* **Selected extract**:

■ ■ ■ ■ ■

We all know Apple's A-series chips are some of the most efficient consumer-grade processors in the market, with the new A19 Pro chip also meticulously adhering to this well-established pattern.
While multi-chip comparisons are a convoluted exercise at the best of times, a single metric - instructions per CPU clock cycle - is sufficient to delineate the unequivocal superiority of Apple's A19 Pro chip architecture versus that of its competitors, which include MediaTek's Dimensity 9500, Qualcomm's Snapdragon 8 Elite Gen 5, and Samsung's Exynos 2600.
Apple's A19 Pro chip is an unequivocal winner when it comes to processor efficiency, leaving competitors such as Dimensity 9500, Snapdragon 8 Elite Gen 5, and Exynos 2600 in the proverbial dust
For the benefit of those who might not be aware, a CPU cycle is the process that a processor follows to execute an instruction, spanning Fetch (data retrieval from memory), Decode (interpretation), Execute (operation), and Store (result written back to memory) stages.

■ ■ ■ ■ ■

* **Data for analysis**:
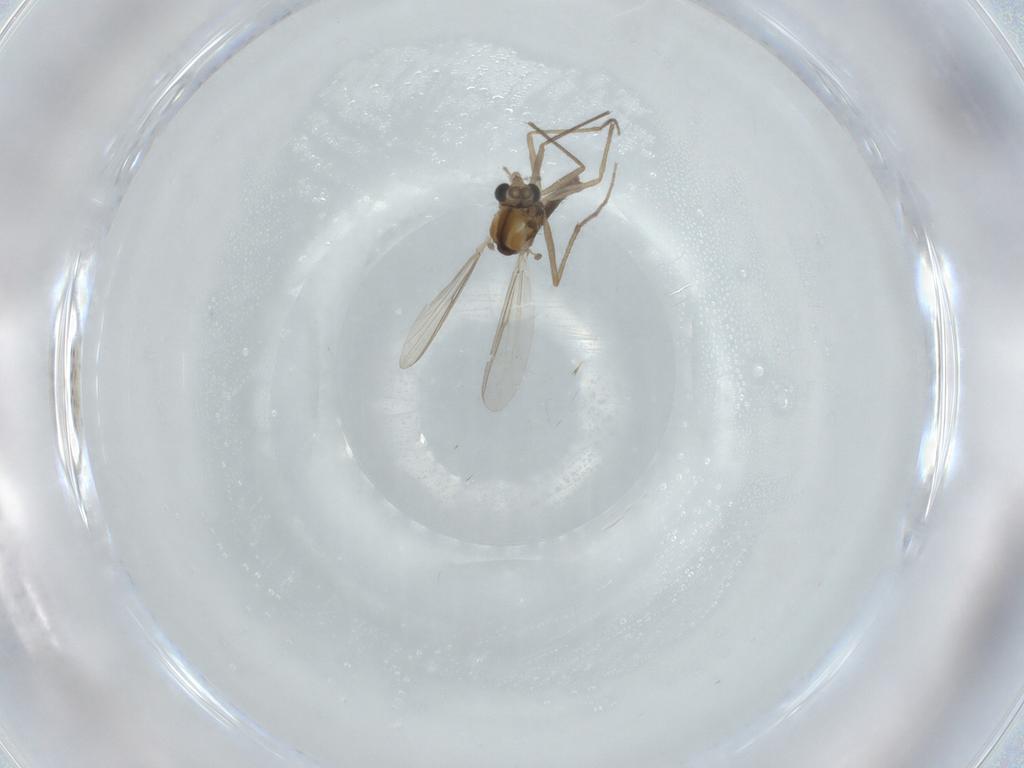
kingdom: Animalia
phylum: Arthropoda
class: Insecta
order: Diptera
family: Chironomidae
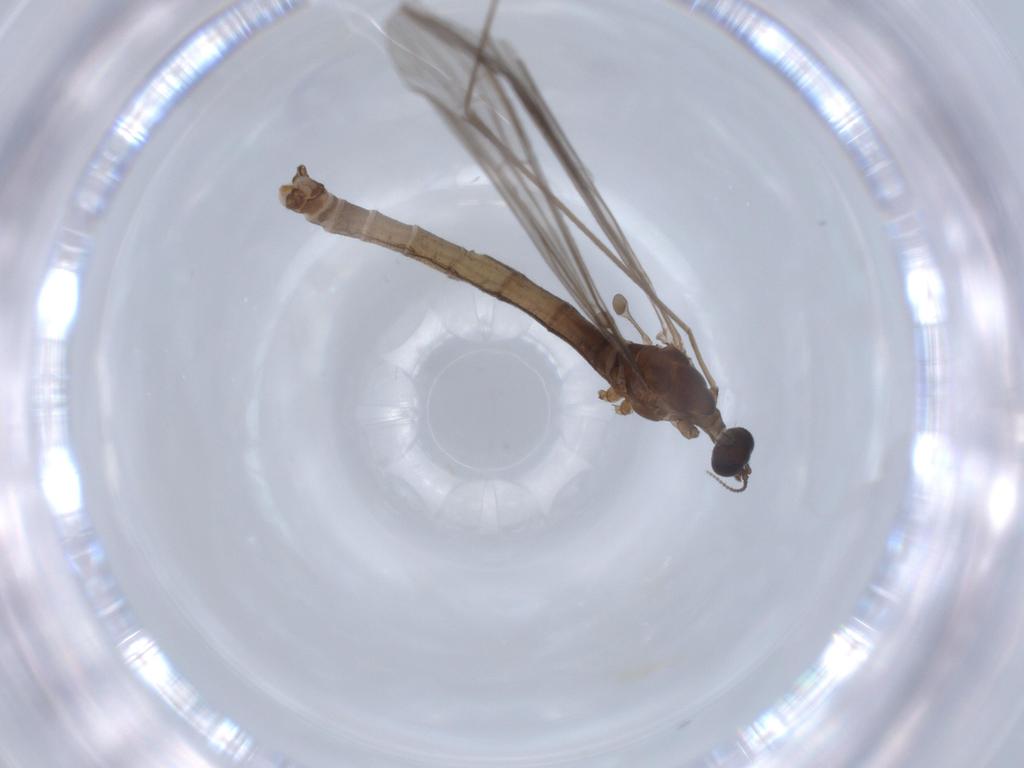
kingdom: Animalia
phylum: Arthropoda
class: Insecta
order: Diptera
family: Limoniidae
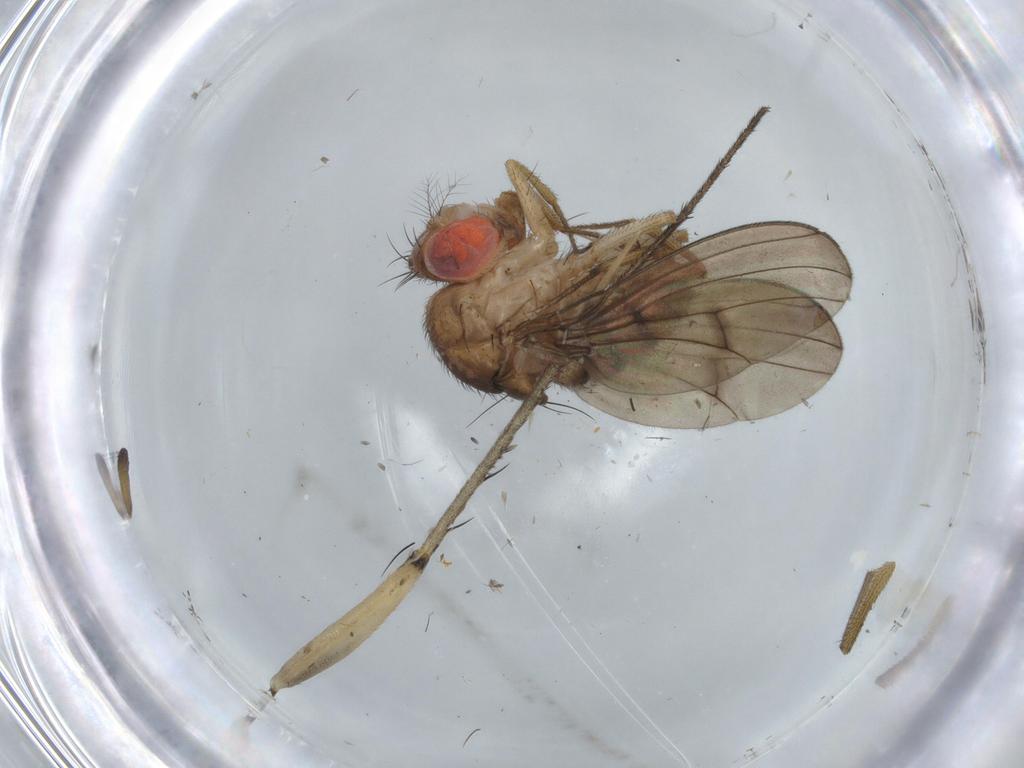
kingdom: Animalia
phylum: Arthropoda
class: Insecta
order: Diptera
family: Drosophilidae
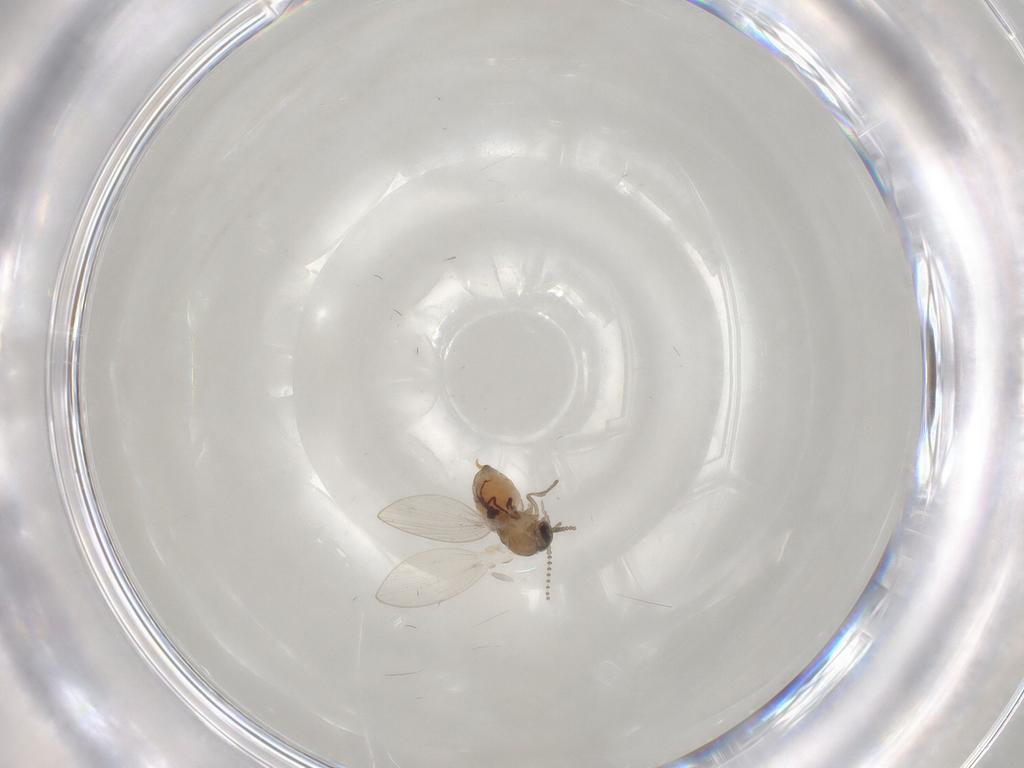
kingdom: Animalia
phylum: Arthropoda
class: Insecta
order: Diptera
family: Psychodidae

■ ■ ■ ■ ■

* **Tasks to carry out**:
[1] Which stages of a CPU cycle does the article on Apple's A19 Pro chip list?
[2] Continue the article on Apple's A19 Pro chip from where it stops.

* **Responses for each task**:
[1] Fetch, Decode, Execute, Store

[2]
In the same vein, a CPU's clock cycle is the rhythmic electrical pulse - measured in Hertz (Hz), though modern processors operate at billions of clock cycles per second (GHz) - that synchronizes a processor's operations, allowing the sequencing of tasks. The execution of a single instruction might span multiple clock cycles, or conversely, a processor might execute multiple instructions within a single clock cycle, depending on the nature of a given instruction.
Recently, a tech enthusiast and a known tipster aggregated the instructions per clock metric of Apple's A19 Pro, MediaTek's Dimensity 9500, Qualcomm's Snapdragon 8 Elite Gen 5, and Samsung's Exynos 2600, based on their respective highest single-core Geekbench 6 scores.
As is evident from the chart embedded within the X post above, Apple's A19 Pro chip is able to perform 0.89 instructions per clock versus the 0.79 instructions that the Dimensity 9500 chip is able to perform in a given clock cycle. This suggests that the A19 Pro is 12.65 (~13) percent more efficient than its Dimensity 9500 counterpart.
Similarly, Apple's A19 Pro is 10.11 percent more efficient than Snapdragon 8 Elite Gen 5, and 5.62 (~6) percent more efficient than Exynos 2600, based on the instructions per clock metric.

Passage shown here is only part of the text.